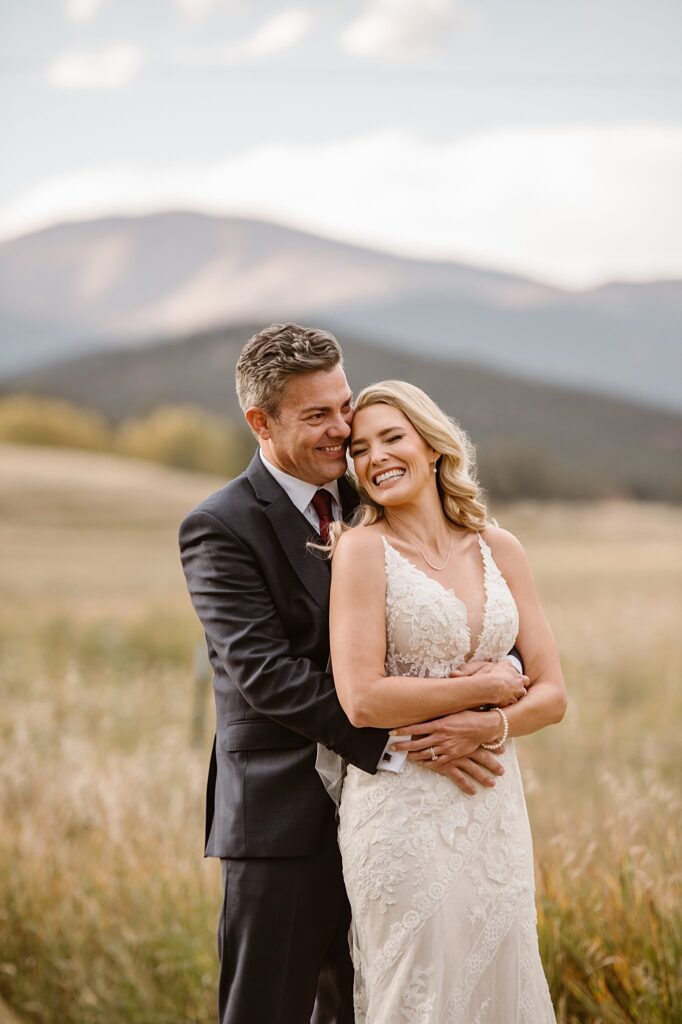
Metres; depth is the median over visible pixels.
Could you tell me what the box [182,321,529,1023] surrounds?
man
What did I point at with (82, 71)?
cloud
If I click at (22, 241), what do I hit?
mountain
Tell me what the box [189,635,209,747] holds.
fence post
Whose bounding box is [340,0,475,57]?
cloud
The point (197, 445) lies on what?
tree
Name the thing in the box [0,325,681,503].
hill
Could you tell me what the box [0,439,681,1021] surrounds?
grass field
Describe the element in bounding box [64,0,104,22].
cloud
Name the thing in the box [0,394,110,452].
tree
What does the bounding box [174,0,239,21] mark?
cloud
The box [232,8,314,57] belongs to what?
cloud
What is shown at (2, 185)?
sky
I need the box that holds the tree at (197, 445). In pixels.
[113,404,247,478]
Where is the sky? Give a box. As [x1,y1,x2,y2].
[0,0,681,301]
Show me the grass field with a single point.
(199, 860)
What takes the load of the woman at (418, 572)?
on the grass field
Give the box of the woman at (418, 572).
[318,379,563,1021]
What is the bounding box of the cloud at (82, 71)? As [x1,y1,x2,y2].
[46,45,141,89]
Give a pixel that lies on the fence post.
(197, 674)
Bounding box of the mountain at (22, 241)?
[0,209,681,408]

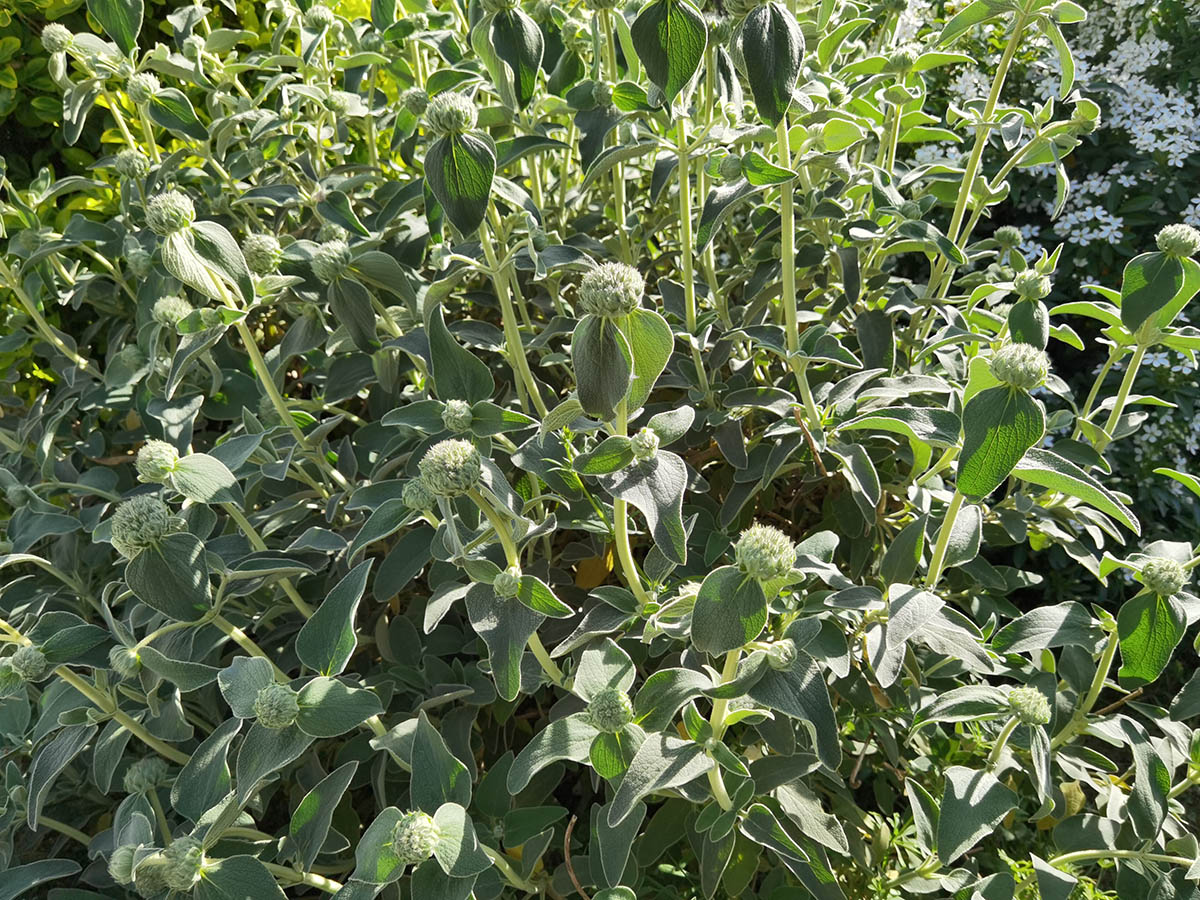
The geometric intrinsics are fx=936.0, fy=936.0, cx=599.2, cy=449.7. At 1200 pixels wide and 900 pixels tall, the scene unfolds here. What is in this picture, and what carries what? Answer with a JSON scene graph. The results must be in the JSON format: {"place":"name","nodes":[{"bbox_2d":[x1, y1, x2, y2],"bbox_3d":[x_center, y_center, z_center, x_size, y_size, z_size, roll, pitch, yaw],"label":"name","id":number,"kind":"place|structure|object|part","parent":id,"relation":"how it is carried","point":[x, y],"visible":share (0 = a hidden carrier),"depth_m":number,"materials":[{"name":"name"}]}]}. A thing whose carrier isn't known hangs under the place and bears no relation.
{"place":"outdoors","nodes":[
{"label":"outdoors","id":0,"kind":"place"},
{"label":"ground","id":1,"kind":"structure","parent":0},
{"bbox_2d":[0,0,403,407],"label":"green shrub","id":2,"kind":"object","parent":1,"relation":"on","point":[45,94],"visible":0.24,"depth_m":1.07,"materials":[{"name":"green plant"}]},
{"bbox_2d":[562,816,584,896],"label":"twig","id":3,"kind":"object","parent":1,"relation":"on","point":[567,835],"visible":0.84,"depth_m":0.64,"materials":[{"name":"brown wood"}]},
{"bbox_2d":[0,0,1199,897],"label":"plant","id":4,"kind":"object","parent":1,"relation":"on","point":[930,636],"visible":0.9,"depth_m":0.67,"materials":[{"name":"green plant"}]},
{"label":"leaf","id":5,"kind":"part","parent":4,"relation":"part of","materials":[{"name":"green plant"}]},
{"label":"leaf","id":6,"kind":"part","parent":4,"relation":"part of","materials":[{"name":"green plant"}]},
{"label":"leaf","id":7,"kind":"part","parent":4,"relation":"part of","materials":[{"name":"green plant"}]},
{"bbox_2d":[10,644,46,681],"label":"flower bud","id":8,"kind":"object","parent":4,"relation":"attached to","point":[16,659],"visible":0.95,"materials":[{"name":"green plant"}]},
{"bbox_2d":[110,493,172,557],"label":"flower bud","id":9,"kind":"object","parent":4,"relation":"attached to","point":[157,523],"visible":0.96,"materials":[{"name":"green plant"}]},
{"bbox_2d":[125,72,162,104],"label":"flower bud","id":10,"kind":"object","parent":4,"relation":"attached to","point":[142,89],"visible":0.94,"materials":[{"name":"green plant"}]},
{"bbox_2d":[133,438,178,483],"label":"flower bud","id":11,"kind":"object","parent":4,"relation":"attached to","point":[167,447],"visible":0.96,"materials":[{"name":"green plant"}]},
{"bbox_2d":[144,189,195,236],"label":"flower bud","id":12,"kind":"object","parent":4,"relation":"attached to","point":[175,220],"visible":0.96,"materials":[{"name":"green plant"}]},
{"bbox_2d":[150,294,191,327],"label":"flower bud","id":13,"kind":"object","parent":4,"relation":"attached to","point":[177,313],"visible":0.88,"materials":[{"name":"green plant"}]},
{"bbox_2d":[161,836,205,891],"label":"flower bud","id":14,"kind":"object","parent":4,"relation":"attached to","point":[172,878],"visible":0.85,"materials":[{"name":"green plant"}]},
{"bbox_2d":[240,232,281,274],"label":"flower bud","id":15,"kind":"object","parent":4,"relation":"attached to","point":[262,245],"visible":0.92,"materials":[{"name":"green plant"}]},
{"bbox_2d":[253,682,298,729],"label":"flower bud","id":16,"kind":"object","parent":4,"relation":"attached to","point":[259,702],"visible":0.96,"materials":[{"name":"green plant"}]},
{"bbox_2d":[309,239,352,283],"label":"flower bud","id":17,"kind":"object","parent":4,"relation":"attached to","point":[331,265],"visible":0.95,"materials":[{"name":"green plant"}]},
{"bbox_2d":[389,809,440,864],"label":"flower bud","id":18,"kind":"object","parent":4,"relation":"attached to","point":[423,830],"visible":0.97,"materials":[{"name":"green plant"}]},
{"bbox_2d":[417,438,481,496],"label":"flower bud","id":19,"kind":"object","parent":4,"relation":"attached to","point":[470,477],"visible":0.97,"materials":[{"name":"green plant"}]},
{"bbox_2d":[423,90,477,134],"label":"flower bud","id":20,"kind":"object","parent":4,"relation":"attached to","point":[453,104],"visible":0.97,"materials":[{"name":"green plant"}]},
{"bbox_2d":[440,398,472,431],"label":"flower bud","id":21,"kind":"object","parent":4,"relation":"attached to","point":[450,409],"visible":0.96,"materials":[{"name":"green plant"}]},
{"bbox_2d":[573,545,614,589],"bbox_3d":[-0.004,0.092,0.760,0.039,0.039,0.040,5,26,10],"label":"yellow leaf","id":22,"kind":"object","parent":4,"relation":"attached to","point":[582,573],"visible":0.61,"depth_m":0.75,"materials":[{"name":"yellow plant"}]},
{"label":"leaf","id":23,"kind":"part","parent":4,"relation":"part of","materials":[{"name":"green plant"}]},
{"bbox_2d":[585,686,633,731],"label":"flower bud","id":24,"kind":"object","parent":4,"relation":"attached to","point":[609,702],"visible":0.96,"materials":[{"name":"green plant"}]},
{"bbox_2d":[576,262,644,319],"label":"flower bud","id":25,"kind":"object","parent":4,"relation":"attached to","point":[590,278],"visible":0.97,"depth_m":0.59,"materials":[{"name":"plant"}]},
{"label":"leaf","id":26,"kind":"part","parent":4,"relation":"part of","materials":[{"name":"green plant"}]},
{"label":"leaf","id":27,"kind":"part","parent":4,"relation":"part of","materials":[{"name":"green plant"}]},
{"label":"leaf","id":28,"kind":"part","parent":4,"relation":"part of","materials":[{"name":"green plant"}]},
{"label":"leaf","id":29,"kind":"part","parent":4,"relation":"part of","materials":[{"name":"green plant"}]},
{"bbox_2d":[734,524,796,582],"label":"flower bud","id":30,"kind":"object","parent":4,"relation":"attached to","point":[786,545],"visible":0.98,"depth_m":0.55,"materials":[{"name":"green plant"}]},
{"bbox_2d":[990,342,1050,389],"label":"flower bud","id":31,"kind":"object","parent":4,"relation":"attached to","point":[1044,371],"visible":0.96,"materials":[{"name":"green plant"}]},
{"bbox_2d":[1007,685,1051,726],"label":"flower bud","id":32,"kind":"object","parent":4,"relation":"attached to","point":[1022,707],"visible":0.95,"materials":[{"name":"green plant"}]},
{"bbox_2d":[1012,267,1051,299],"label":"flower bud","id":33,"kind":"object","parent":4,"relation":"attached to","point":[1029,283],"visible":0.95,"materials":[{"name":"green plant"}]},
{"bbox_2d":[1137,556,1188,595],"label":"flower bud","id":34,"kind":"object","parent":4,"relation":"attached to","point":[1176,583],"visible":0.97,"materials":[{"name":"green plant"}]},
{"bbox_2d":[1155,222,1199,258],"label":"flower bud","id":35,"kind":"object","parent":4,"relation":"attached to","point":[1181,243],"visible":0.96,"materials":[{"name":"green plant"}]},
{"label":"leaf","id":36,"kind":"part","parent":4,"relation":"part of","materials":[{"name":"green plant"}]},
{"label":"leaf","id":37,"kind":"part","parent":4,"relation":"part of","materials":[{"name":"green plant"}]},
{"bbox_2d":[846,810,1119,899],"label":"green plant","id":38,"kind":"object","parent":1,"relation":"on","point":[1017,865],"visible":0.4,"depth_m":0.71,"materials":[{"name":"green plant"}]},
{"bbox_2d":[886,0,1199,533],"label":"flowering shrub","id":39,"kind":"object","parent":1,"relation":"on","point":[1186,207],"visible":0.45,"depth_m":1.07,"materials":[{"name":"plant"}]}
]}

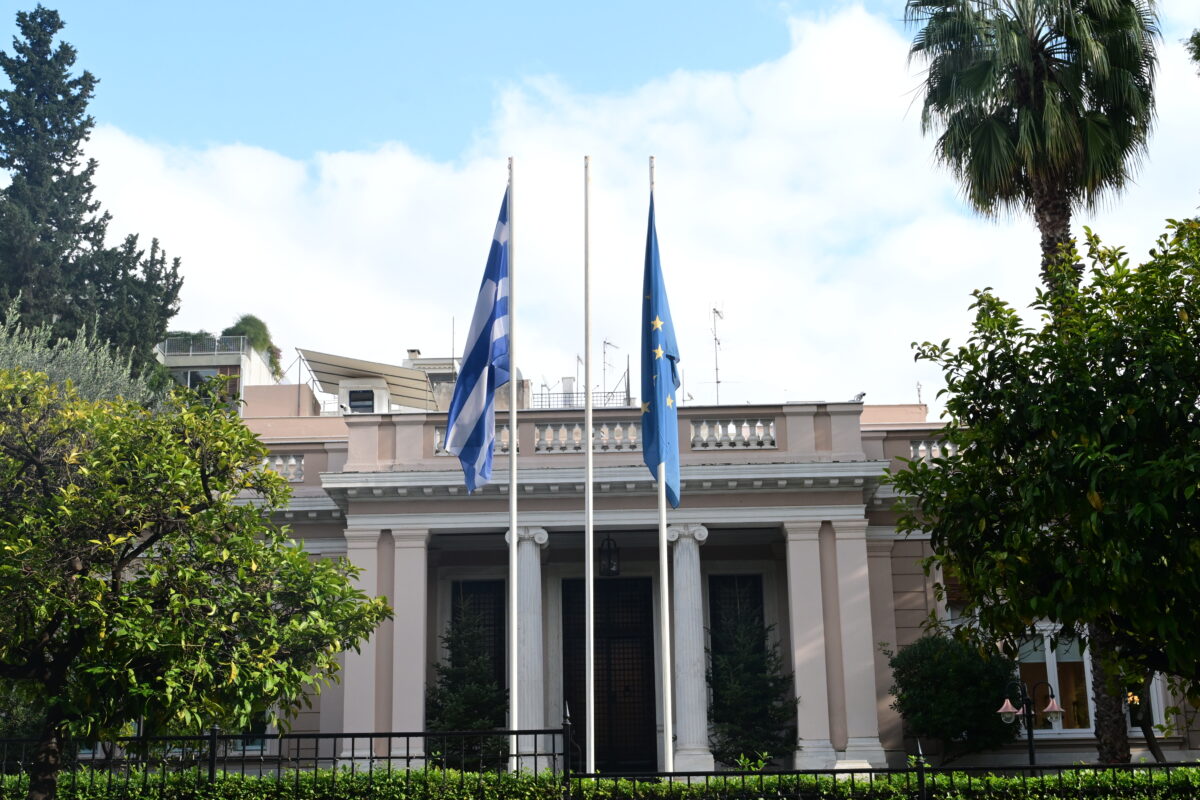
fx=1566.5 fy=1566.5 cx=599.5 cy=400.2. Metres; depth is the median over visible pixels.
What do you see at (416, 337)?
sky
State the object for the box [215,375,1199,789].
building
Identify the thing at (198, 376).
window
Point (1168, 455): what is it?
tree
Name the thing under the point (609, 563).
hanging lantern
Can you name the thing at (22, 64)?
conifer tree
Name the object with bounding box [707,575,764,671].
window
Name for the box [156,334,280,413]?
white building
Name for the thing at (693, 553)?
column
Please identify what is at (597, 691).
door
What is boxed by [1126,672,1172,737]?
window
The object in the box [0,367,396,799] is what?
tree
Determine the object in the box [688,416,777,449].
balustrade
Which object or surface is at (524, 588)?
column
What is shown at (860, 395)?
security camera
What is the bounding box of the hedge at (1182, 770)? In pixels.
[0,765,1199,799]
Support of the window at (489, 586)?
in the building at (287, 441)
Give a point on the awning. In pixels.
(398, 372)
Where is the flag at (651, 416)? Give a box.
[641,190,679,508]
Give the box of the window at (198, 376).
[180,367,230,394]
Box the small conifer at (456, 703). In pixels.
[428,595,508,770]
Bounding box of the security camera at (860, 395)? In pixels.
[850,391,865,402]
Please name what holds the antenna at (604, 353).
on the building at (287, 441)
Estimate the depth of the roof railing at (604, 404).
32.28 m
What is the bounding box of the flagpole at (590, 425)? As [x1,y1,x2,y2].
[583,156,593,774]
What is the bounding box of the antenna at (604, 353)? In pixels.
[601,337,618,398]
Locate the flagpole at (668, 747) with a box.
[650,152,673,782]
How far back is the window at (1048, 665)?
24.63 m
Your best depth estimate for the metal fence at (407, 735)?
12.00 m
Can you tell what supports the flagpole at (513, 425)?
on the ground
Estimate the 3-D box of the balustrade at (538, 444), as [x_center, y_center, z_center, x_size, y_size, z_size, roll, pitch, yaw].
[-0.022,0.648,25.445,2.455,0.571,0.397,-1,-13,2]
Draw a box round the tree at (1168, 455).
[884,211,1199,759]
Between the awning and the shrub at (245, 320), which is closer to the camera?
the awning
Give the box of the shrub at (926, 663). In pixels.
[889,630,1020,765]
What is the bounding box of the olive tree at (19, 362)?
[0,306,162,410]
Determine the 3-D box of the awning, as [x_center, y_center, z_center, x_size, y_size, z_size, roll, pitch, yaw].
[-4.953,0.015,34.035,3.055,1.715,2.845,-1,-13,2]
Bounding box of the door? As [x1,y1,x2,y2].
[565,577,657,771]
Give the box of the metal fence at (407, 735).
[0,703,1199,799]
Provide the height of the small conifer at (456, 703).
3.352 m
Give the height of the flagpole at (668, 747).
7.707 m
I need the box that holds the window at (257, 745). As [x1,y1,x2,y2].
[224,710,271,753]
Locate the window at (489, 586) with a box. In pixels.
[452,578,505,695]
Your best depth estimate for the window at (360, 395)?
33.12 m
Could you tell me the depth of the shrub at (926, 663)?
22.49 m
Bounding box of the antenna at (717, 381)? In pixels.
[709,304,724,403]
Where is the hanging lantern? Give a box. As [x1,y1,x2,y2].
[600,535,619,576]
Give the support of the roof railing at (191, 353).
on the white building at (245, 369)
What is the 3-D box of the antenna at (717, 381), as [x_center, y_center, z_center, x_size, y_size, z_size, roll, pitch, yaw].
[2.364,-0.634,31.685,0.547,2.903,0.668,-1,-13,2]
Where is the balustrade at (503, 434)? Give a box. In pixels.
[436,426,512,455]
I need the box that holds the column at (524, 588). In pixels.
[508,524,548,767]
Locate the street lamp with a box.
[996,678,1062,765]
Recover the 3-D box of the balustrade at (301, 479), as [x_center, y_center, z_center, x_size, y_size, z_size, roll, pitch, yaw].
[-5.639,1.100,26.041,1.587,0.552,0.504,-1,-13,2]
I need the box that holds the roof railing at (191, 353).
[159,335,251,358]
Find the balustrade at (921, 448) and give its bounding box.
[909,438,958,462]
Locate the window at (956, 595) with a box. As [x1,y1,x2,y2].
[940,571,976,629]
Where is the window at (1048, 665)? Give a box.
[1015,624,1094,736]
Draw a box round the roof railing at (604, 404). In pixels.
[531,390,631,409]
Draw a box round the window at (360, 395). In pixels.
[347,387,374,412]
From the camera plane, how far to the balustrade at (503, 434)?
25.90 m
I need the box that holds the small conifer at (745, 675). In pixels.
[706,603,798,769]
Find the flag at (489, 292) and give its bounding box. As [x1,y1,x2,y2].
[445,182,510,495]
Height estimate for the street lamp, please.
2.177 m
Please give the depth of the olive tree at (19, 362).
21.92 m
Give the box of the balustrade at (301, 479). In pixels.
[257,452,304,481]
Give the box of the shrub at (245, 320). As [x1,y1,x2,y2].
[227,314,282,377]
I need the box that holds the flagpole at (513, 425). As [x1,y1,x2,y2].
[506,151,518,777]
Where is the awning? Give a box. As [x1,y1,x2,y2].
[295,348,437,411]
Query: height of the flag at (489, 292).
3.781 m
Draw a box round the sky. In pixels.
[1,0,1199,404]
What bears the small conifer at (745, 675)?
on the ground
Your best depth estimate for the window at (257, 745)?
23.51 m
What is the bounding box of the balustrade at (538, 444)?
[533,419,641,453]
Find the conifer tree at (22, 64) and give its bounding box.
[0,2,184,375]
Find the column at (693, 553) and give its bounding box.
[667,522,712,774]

▶ _WHAT THIS TASK INVOLVES_
Every line above that holds "median" counts once; state the total and nothing else.

▶ _WRITTEN SOLUTION_
2